— Task —
Determine how many lines of the entries include the word "dependencies", and report that number with no further text.
*** Source material ***
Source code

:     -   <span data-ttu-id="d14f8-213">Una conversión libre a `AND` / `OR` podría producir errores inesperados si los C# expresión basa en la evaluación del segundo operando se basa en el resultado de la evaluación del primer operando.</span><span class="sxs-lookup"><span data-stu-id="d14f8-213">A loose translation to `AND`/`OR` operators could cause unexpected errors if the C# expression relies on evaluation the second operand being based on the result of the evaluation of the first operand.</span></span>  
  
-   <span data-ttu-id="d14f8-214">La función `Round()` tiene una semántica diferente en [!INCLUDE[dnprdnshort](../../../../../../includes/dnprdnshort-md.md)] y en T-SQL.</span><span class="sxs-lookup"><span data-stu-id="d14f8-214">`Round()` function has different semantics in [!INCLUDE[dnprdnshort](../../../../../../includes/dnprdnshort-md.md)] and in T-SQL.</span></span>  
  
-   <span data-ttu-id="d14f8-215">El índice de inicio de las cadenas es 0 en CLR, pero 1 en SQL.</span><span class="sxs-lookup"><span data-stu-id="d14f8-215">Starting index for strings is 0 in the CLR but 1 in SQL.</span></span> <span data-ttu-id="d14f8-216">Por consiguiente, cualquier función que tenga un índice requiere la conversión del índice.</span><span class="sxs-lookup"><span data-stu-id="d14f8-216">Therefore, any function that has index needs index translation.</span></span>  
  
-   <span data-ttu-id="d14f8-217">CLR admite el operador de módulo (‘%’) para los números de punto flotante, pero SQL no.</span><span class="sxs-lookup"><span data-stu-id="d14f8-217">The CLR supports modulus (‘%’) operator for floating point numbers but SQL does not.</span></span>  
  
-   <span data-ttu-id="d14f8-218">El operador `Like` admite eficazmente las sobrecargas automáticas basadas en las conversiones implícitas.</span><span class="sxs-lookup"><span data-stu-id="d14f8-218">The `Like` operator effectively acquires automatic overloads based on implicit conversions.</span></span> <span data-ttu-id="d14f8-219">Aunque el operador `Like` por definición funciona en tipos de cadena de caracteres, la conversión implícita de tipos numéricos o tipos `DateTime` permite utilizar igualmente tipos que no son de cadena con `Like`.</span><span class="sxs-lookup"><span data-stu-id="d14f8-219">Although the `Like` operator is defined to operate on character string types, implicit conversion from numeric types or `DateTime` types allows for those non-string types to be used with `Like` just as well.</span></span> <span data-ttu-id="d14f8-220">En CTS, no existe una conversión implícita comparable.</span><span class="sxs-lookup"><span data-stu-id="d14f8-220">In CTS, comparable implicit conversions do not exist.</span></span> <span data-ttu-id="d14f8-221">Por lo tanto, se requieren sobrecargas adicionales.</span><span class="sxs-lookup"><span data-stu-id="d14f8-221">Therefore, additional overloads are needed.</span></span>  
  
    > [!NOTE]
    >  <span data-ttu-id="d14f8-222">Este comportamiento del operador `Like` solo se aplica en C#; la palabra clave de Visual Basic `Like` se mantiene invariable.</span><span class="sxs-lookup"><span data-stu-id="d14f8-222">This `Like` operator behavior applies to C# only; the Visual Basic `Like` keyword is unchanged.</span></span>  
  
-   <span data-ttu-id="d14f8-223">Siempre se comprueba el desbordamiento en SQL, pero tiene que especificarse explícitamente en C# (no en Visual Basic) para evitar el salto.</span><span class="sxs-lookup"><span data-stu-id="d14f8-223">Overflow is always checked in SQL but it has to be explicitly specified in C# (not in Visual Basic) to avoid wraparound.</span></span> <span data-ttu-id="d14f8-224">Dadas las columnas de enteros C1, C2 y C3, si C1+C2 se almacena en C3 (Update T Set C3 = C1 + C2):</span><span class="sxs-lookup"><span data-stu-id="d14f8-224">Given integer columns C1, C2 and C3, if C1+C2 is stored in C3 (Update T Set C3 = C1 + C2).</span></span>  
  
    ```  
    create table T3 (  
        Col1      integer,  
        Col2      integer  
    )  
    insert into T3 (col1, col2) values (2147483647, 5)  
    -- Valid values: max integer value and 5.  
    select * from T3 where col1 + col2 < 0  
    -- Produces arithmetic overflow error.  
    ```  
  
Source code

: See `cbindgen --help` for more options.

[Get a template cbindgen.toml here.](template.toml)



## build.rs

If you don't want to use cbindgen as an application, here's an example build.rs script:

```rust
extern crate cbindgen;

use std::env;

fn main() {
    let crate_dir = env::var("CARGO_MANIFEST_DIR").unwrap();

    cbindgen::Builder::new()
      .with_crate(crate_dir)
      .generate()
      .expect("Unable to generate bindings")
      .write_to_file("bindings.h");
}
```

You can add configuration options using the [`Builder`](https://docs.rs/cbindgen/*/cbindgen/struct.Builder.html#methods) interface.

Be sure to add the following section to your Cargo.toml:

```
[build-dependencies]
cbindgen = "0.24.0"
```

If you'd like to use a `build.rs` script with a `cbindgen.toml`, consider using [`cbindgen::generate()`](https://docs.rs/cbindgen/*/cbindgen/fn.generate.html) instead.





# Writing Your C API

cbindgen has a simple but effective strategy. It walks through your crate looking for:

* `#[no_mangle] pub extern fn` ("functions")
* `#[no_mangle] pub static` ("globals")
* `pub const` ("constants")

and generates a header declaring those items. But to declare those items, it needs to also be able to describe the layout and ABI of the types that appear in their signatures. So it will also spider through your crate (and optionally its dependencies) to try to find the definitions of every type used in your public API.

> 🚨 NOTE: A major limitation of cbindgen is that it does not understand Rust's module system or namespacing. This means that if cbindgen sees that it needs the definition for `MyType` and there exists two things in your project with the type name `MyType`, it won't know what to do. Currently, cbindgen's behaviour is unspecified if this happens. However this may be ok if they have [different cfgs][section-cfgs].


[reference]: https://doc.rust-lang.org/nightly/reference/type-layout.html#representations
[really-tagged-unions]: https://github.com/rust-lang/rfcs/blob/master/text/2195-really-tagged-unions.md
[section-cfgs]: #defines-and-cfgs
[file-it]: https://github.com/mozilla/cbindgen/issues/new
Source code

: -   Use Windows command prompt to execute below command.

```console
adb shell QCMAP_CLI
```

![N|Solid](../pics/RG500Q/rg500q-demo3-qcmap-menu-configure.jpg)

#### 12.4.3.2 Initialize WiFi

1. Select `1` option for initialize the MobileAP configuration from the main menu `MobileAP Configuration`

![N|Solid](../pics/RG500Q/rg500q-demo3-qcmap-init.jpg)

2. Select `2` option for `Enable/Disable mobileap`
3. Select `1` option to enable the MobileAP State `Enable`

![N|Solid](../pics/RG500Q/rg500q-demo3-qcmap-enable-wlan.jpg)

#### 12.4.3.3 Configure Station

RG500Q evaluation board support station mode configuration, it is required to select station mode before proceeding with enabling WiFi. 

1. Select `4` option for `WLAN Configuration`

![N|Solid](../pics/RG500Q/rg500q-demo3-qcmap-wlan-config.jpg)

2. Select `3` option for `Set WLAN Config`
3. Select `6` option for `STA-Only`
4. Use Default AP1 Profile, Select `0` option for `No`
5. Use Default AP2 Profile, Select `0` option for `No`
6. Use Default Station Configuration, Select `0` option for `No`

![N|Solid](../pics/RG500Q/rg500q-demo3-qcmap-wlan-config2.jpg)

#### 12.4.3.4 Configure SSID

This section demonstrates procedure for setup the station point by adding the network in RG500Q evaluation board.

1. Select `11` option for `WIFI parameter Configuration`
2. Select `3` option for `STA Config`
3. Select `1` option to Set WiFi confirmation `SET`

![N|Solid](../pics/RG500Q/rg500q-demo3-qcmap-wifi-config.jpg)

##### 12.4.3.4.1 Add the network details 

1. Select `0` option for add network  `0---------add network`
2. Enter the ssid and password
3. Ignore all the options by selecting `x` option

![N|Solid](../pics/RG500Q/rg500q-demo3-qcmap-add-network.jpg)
***
— Answer area —
2